Hello everybody,
I am reading the file format paper and I check it against a created index.
The documentation says:
TermInfoIndex (.tii)--> TIVersion, IndexTermCount, IndexInterval,
SkipInterval, MaxSkipLevels, TermIndices
If I look into the .tii-file I see the following:
TIVersion = FF FF FF FC (4 Bytes)
IndexTermCount = 00 00 00 00 00 00 00 0C = 10 (8 Bytes)
IndexInterval = 00 00 00 80 = 128 (4 Bytes)
SkipInterval = 00 00 00 10 = 16 (4 Bytes)
MaxSkipLevels = 00 00 00 0A = 10 (4 Bytes)
TermIndices = ????? (? Bytes)
I looked in two indexes and for both the following byte sequences are equal
(marked bold):
*00 00 FF FF FF FF 0F 00 00 00 18 00* (0B 61 or 0D30 .....)
Maybe I don't understand the Map with *<TermInfo, IndexDelta>^IndexTermCount
*. How should I calculate the correct byte length?

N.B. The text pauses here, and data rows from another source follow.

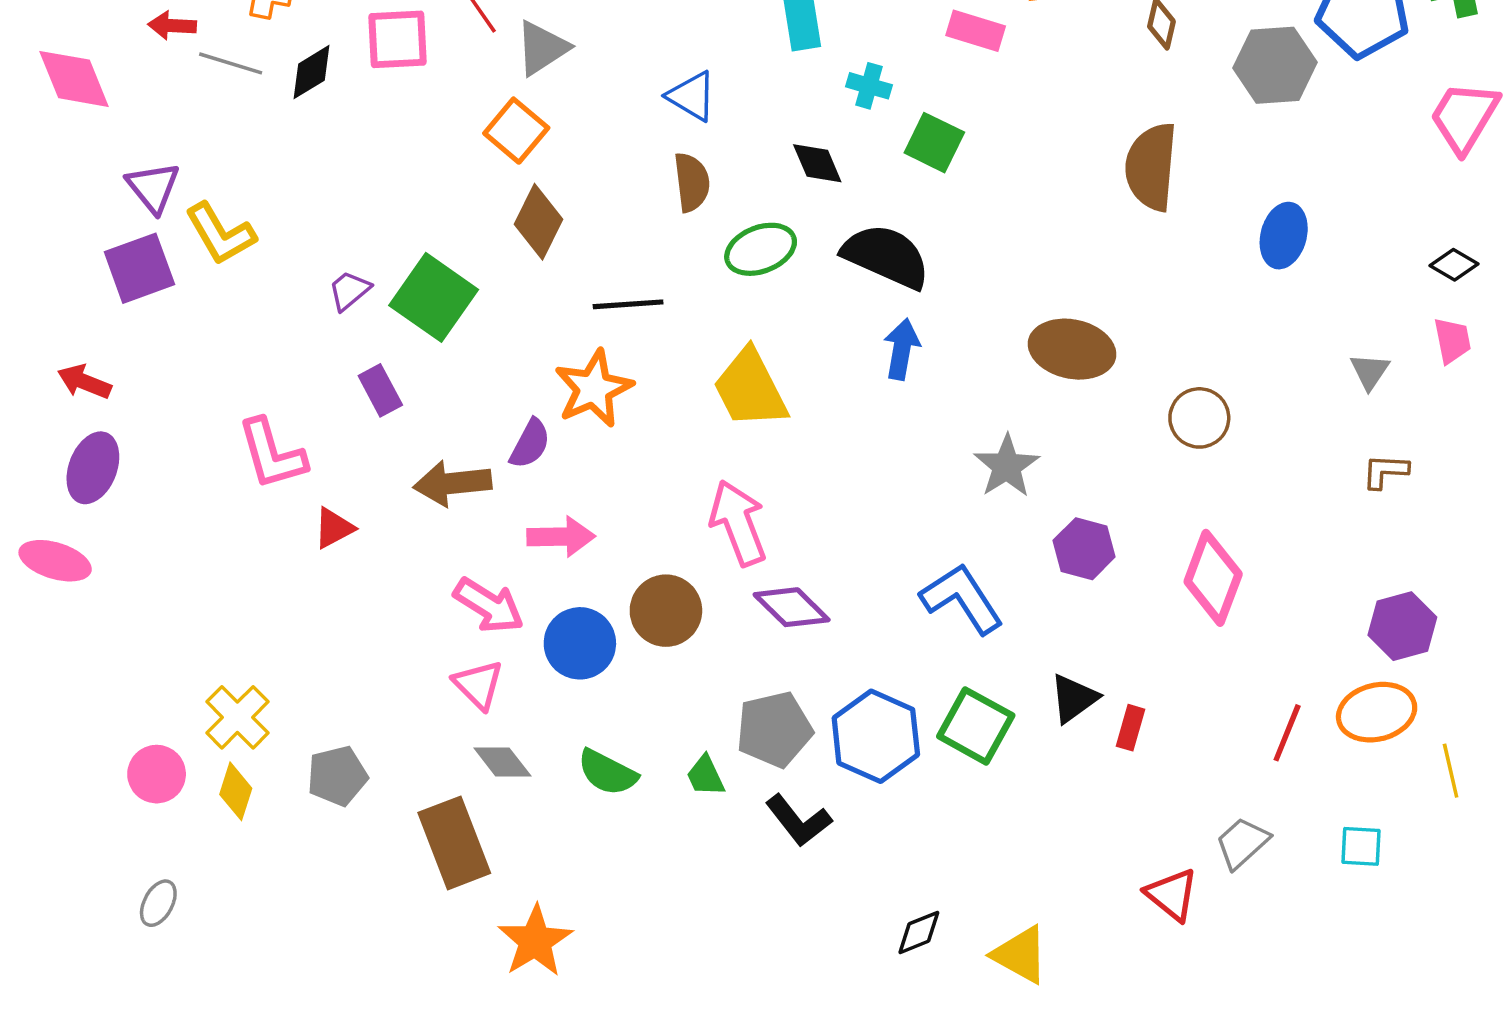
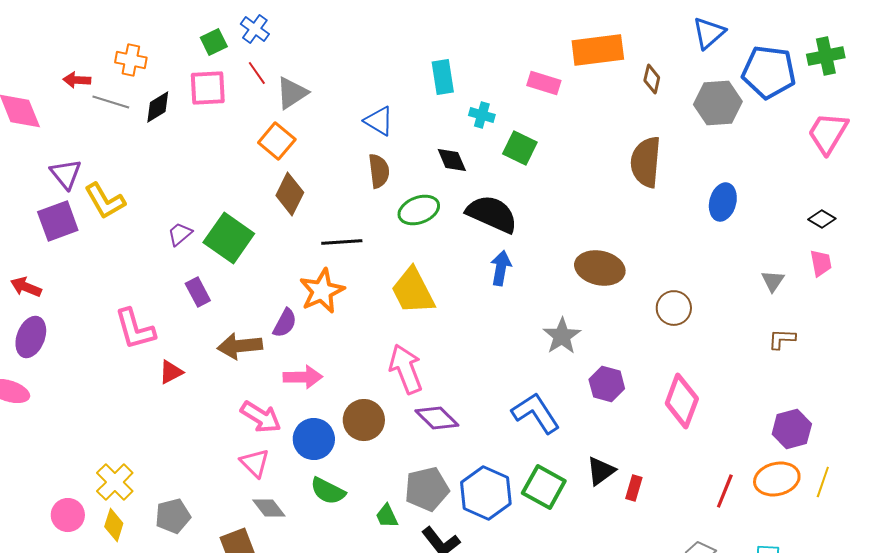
yellow line: (1451, 771) -> (823, 482), moved, turned 32
green semicircle: (607, 772) -> (328, 491), moved

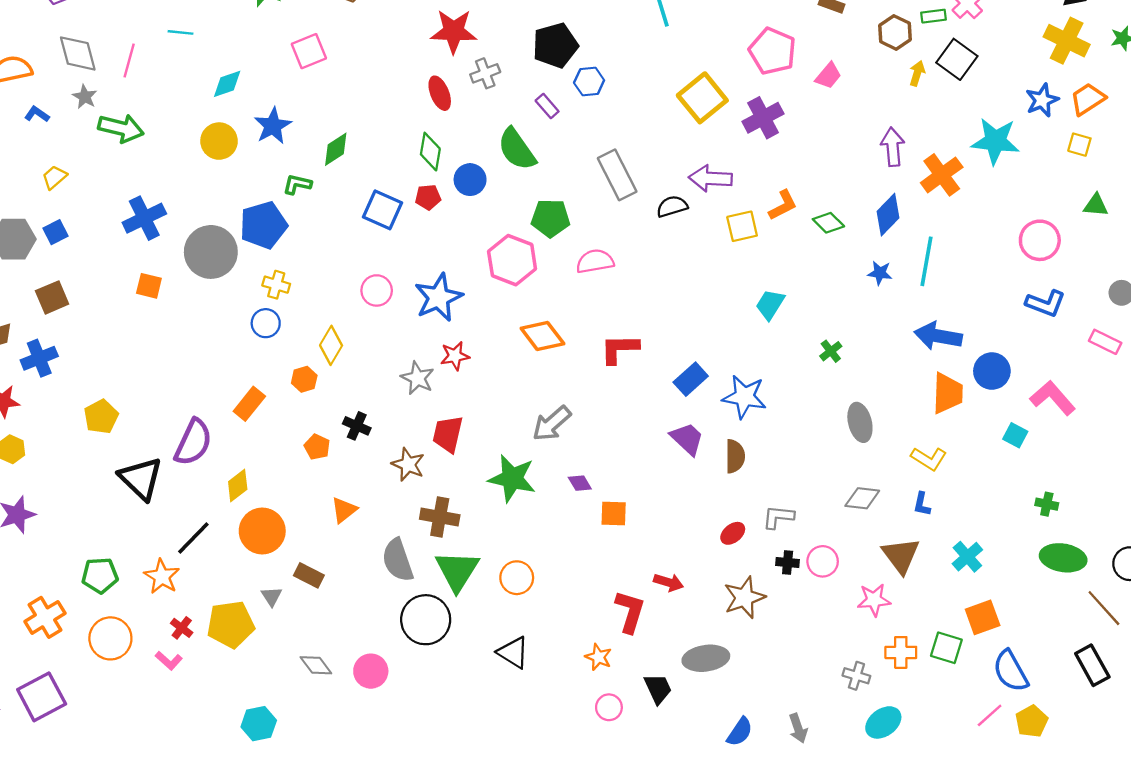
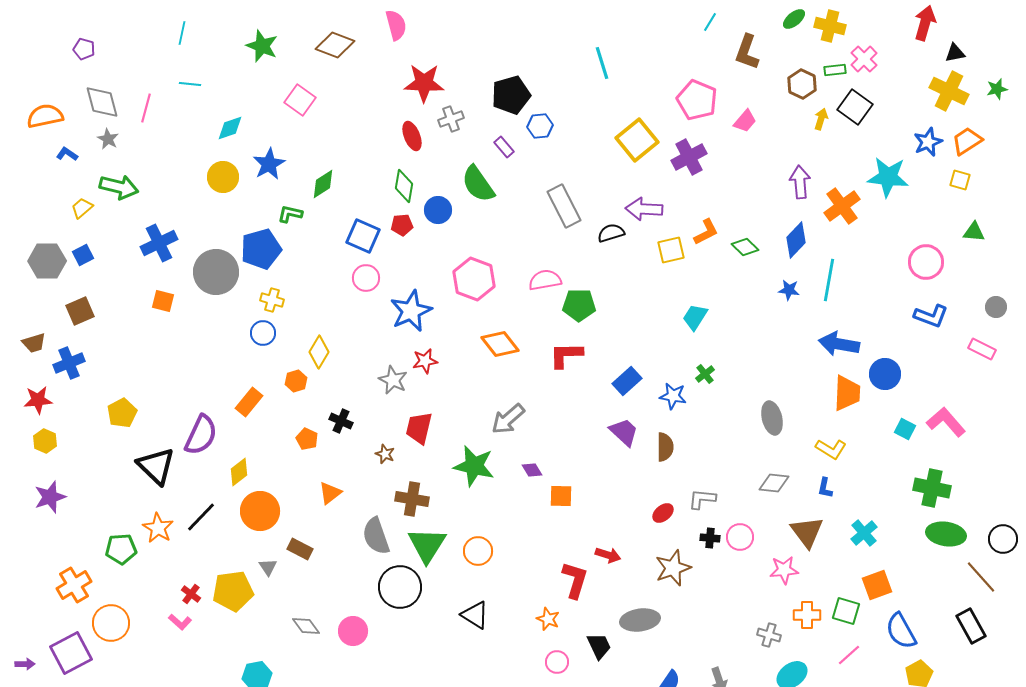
pink square: (309, 51) -> (300, 100), turned -32
green arrow: (121, 128) -> (119, 187), moved
green pentagon: (551, 218) -> (579, 305), moved
pink circle: (377, 290) -> (366, 278), moved
green cross: (831, 351) -> (705, 374), moved
blue star: (744, 397) -> (673, 396), size x0.7
pink L-shape: (1053, 398) -> (946, 422), moved
brown star: (408, 464) -> (385, 454), size x0.7
green cross: (1047, 504) -> (932, 488), size x1.8
orange star: (162, 577) -> (158, 528), moved
orange circle: (110, 638) -> (111, 623), moved
pink line: (990, 715) -> (849, 655), moved

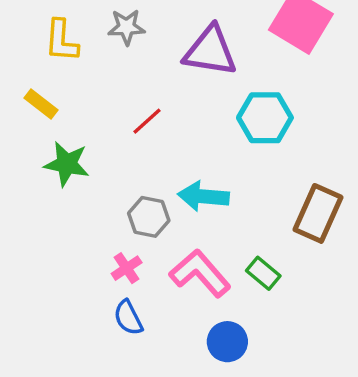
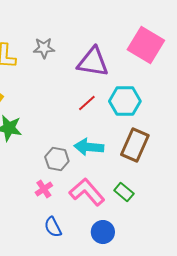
red line: (147, 121) -> (87, 103), moved
brown rectangle: (318, 213) -> (135, 145), moved
blue semicircle: (128, 318) -> (53, 227), moved

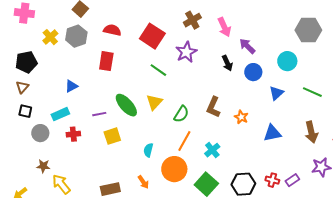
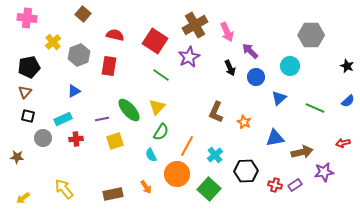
brown cross: (192, 20) -> (195, 25), size x1.4
gray hexagon: (76, 36) -> (79, 55), moved
green line: (312, 92) -> (315, 108), moved
green semicircle: (181, 114) -> (161, 132), moved
brown arrow: (311, 132) -> (302, 152), moved, turned -90
cyan semicircle: (148, 150) -> (151, 155), turned -40
brown star: (43, 166) -> (17, 157), moved
black hexagon: (243, 184) -> (246, 171), moved

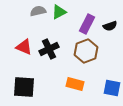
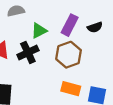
green triangle: (59, 12) -> (39, 31), moved
orange rectangle: (75, 84) -> (71, 89), moved

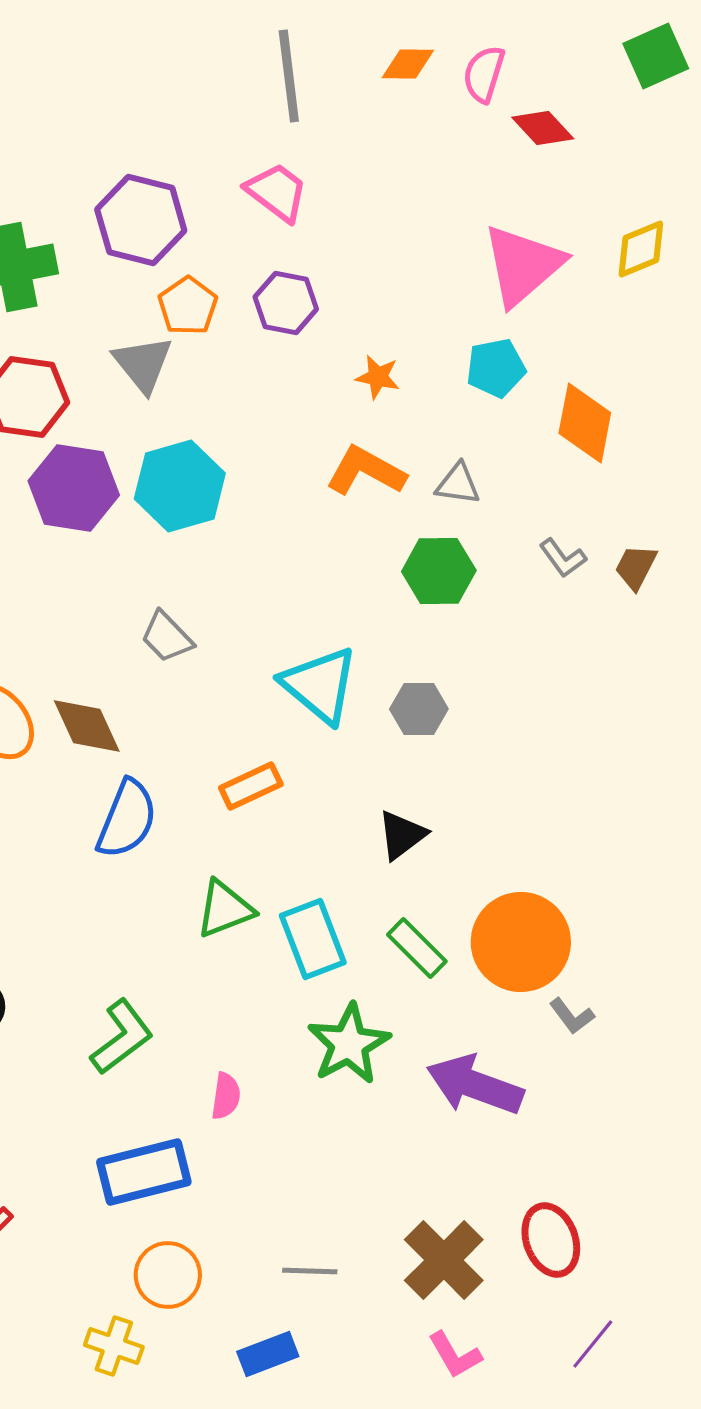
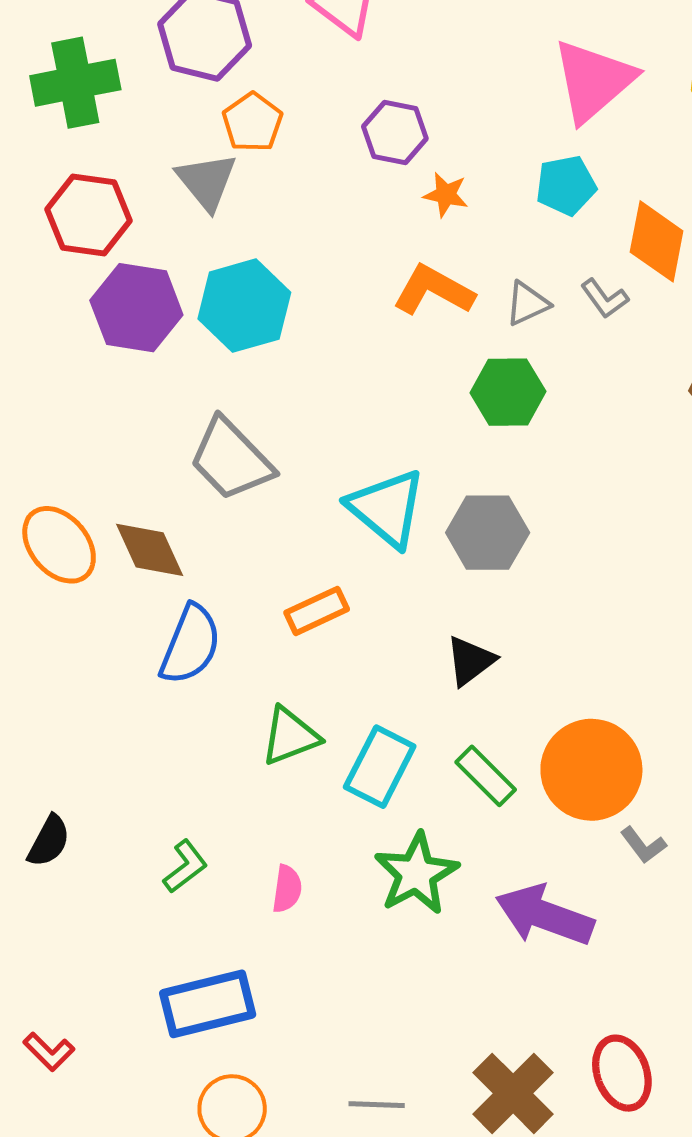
purple hexagon: (286, 303) -> (395, 133), moved
gray triangle: (458, 484) -> (527, 304), turned -33
gray L-shape: (563, 558) -> (605, 298), moved
gray trapezoid: (167, 637) -> (231, 459), size x1.6
gray hexagon: (419, 709) -> (488, 533), size x1.4
cyan rectangle: (313, 939) -> (380, 767), turned 48
green L-shape: (122, 1037) -> (185, 866), size x0.7
pink semicircle: (226, 1096) -> (287, 889), moved

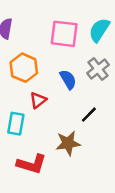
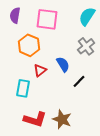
pink square: (64, 34) -> (47, 19), moved
blue semicircle: (68, 79) -> (63, 64), moved
brown star: (68, 143) -> (62, 119), moved, turned 30

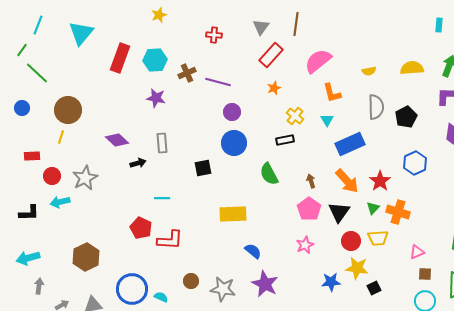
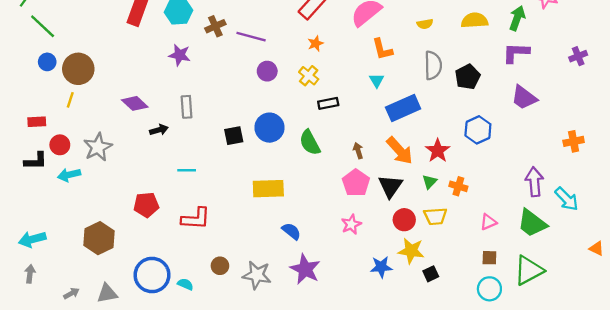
blue circle: (22, 108) -> (47, 62), moved
yellow cross: (295, 116) -> (309, 76), moved
blue circle: (234, 143) -> (269, 128), moved
orange cross: (398, 212) -> (458, 186), size x0.7
black L-shape: (29, 213) -> (36, 161), moved
red pentagon: (141, 228) -> (146, 205), moved, turned -30
pink triangle: (417, 252) -> (488, 222), moved
gray arrow: (39, 286) -> (30, 274), moved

I assume the IndexDelta with VLong has 8 bytes if the leading bit is 0
(Similar vo VInt or is VLong somewhere described?). TermInfo is explained in
the .tis file section.
TermIndices = <TermInfo, IndexDelta>
= <(Term,DocFreq,FreqDelta,ProxDelta,SkipDelta), IndexDelta>
= <([PrefixLength,Suffix,FieldNum],DocFreq,FreqDelta,ProxDelta,SkipDelta),
IndexDelta>
= <([ 00 , 00 , FF ], FF , FF
, FF , 0F ), 00 00 00 18 00 0B 61 6E>
IndexDelta is to large for my small index! Also DocFreq is to large because
I only have 16 documents in total. :(
Can somebody tell me how to read the bytes correctly from the file? I would
like to find the correct position in the .tis file from .tii data.
Best regards
Alex